I Didn't Know I Was a Luddite

This week I had to take my husband to the doctor.  It seems he ate a bad piece of homemade deer sausage one of his teammates brought to his baseball game on Sunday.  Late Sunday night he woke up with violent shivering, fever, and nausea.  So next morning I drove him to see Dr. Y, our family doctor.  Dr. Y. is a good doctor, but besides that, we like him because he actually spends time with you.  He talks and explains and listens.  He remembers everything you told him last time, whether it was related to your health or not.  He knows about your parents (he has been the GP for James' parents for years) and your childhood.  He doesn't have substitutes that take his place when he's out.  It's a one-man office.  His wife mans the front desk, so it's a family operation.  (I have forgiven her for recommending botox treatments last time I was there.)   

But there's a downside to all this attention.  You can spend a lot of time in the waiting room.  And Dr.
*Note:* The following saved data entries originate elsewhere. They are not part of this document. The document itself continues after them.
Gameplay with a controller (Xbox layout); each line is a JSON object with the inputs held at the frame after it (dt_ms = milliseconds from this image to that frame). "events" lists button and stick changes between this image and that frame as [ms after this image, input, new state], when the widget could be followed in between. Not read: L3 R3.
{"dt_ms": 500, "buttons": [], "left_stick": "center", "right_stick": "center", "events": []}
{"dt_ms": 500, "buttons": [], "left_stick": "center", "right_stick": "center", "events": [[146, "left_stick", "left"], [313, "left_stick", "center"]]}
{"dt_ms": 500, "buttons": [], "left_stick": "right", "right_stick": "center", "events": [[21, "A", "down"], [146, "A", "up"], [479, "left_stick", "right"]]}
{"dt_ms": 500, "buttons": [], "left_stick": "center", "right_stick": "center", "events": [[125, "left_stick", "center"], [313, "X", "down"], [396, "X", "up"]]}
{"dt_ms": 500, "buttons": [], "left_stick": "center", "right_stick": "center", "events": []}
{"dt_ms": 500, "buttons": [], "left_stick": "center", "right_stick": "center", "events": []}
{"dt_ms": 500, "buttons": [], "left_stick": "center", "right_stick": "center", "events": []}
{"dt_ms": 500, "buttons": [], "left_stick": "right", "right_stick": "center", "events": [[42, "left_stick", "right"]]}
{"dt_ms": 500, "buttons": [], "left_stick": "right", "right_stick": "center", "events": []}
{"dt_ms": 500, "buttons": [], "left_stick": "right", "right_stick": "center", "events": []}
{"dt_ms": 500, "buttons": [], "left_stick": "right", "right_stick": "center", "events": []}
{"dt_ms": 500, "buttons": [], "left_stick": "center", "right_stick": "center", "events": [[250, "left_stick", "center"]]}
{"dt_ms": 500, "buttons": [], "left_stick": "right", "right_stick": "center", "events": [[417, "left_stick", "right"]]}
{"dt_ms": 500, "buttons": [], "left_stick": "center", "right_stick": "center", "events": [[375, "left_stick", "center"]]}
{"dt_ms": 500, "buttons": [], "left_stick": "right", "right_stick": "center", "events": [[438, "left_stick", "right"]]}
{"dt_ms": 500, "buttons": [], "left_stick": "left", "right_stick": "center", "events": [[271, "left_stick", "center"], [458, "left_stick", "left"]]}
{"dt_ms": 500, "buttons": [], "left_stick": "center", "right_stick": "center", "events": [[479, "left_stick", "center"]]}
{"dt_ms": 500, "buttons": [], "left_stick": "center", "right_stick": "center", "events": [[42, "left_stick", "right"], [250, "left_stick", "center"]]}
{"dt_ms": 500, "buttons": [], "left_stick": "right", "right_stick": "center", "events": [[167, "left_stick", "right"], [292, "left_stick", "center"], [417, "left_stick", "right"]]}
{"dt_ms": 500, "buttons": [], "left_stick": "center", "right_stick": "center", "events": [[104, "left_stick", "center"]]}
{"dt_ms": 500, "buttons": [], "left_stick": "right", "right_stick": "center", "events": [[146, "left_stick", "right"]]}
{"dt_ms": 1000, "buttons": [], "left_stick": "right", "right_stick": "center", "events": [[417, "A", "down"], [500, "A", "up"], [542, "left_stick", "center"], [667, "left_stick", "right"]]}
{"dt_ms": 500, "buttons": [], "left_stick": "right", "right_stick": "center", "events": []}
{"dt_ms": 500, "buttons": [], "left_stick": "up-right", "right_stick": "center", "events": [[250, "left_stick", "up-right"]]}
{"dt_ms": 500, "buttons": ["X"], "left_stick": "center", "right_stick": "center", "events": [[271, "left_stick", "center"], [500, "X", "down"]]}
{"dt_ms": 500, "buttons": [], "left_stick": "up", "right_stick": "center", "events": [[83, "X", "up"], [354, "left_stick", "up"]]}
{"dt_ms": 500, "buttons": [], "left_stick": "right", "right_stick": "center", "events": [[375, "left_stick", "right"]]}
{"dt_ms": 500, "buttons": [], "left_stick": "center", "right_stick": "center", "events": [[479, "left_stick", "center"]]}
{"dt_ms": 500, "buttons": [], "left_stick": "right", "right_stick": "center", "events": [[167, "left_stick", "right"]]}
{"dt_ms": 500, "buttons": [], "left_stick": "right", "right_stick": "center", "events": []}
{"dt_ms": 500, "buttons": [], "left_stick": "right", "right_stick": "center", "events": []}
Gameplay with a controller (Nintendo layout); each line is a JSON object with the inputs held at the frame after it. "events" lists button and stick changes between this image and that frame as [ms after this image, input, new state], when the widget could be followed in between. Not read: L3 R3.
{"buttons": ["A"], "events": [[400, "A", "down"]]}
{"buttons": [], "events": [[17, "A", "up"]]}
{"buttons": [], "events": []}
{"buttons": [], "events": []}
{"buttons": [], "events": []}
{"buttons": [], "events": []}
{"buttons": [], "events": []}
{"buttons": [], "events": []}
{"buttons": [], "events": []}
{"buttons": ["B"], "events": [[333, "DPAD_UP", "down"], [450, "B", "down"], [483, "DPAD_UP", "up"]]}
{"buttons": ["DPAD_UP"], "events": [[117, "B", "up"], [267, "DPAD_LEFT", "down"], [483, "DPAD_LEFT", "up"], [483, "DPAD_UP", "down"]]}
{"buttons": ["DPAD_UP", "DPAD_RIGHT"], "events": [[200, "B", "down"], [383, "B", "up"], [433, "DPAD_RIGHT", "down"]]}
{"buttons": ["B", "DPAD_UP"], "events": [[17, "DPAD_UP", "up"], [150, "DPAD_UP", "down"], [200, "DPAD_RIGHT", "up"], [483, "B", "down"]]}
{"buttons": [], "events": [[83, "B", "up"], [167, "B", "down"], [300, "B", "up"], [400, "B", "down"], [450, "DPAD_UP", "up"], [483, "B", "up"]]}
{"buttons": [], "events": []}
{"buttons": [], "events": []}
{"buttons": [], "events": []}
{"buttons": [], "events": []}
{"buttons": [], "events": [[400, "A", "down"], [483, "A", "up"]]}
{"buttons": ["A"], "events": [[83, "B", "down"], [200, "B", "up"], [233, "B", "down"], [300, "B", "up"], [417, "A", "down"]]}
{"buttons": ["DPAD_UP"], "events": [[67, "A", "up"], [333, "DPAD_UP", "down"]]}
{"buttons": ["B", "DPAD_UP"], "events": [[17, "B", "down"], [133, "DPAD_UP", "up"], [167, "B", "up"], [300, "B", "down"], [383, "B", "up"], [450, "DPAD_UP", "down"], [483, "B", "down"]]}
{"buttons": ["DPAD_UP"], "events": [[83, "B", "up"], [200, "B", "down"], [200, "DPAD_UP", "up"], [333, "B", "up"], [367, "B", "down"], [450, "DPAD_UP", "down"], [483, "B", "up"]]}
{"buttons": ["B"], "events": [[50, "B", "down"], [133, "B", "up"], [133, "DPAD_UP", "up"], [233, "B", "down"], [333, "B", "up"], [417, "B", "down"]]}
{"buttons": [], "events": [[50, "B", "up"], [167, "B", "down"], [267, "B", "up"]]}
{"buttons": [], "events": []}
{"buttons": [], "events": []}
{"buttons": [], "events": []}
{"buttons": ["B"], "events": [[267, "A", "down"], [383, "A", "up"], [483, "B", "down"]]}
Y has the most egregious selection of reading material I'd ever seen this side of the Mexican border.  There were tattered copies of obscure health magazines (Prosthetics Today), battered L.L. Bean catalogs, and a few copies of
Sports Illustrated that were at least eight months old.  Even so, you had to wait your turn for those.  Oh, and ancient copies of Highlights
magazines for the kids, although I don't recall ever seeing children there.

But on Monday, as soon as we walked into the waiting room I could see the difference.  There were neat stacks of
National Geographics, recent copies of Sports Illustrated, even a magazine I'd never heard of called More, subtitled "For the Woman with Style and Substance."  I leafed through More and didn't find anything interesting, so I guess I have neither style nor substance.  Finally I settled down with a National Geographic
.  By the time they called James' name, I had read all about the migrating habits of zebras in an obscure African game reserve. 

Even more enlightening, I read part of an article about "Luddites."  I'd heard the term before but never knew what it meant.  Now I realize that I
am
a Luddite!  No, it's not an off-the-wall religious cult.  It's a term for people who hate technology.  Back in the old days, they did things like take sledge hammers to printing presses.  Nowadays, I'm not sure what activities they pursue (I didn't have time to finish the article).  Maybe they just do what I do:  complain a lot about technology they don't understand and occasionally wail, "I hate technology!" 

For example, I don't have an iPhone.  I just recently got an iPod, only because my husband bought me one for my birthday.  I was the last person of my acquaintance to get a cell phone (except my brother John, who still doesn't have one).  I never feel the compulsion to upgrade to the newest computer, phone, or TV.  I still read regular books, not Kindles. 

The other day I was railing to my daughter about something I couldn't figure out on my computer, and in my despair I cried out, "I'm out of it and proud of it!"  So that's my new mantra.